Saved data entries
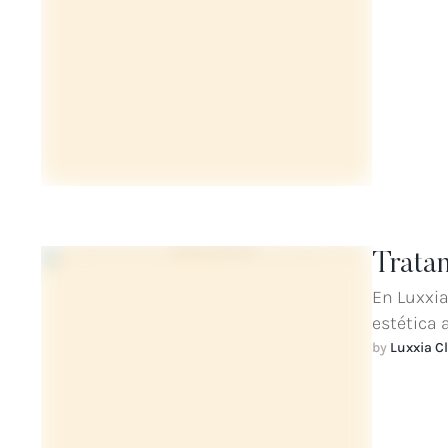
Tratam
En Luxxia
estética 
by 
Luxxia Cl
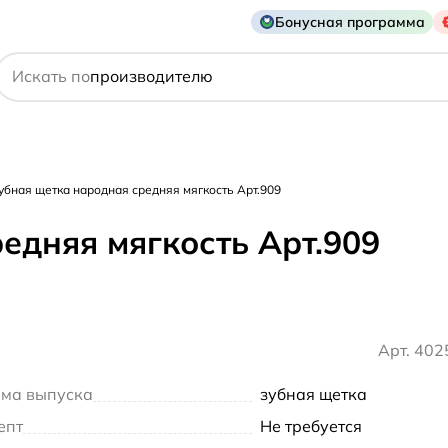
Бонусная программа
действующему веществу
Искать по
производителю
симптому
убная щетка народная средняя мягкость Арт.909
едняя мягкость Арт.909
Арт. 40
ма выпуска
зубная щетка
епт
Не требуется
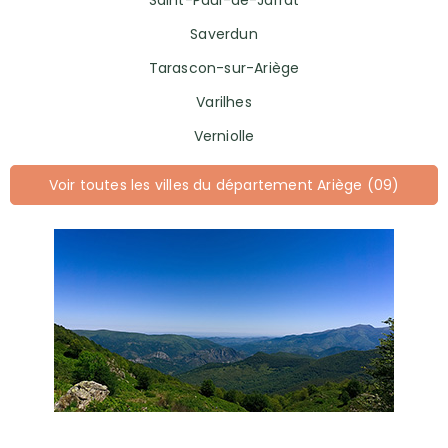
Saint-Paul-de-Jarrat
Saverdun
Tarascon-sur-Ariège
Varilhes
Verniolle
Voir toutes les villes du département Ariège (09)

--

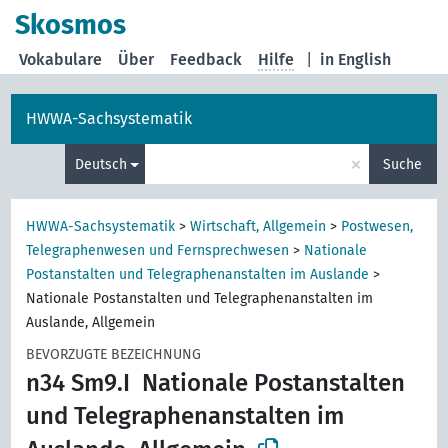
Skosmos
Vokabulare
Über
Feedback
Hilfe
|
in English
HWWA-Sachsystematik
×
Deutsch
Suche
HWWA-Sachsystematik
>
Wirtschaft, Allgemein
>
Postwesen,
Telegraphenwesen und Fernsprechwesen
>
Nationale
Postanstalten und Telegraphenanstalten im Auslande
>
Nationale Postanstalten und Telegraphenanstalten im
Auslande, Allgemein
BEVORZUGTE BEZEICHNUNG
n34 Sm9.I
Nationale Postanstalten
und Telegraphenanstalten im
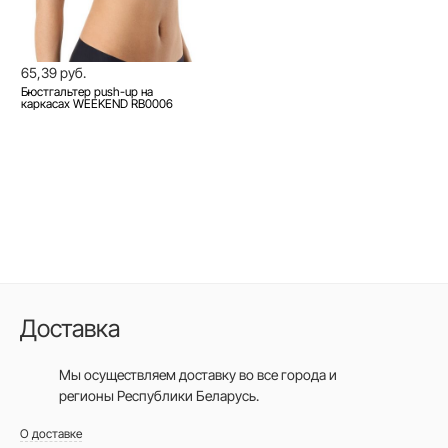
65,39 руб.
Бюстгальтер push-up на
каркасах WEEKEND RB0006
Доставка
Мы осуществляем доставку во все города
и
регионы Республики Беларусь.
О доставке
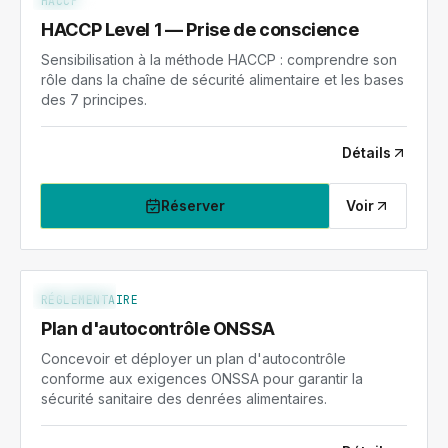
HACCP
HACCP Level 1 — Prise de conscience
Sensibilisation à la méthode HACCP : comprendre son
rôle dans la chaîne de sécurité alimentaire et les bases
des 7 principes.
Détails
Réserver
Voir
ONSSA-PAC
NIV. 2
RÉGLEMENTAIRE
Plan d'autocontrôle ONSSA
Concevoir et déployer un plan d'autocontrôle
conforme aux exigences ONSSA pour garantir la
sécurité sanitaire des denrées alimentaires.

[Task brief] From the records above, copy only the lines running from the line holding "Auslande, Allgemein" through the line holding "sécurité sanitaire des denrées alimentaires.", with no pictures.

[Solution to this problem]
Auslande, Allgemein
BEVORZUGTE BEZEICHNUNG
n34 Sm9.I
Nationale Postanstalten
und Telegraphenanstalten im
65,39 руб.
Бюстгальтер push-up на
каркасах WEEKEND RB0006
Доставка
Мы осуществляем доставку во все города
и
регионы Республики Беларусь.
О доставке
HACCP
HACCP Level 1 — Prise de conscience
Sensibilisation à la méthode HACCP : comprendre son
rôle dans la chaîne de sécurité alimentaire et les bases
des 7 principes.
Détails
Réserver
Voir
ONSSA-PAC
NIV. 2
RÉGLEMENTAIRE
Plan d'autocontrôle ONSSA
Concevoir et déployer un plan d'autocontrôle
conforme aux exigences ONSSA pour garantir la
sécurité sanitaire des denrées alimentaires.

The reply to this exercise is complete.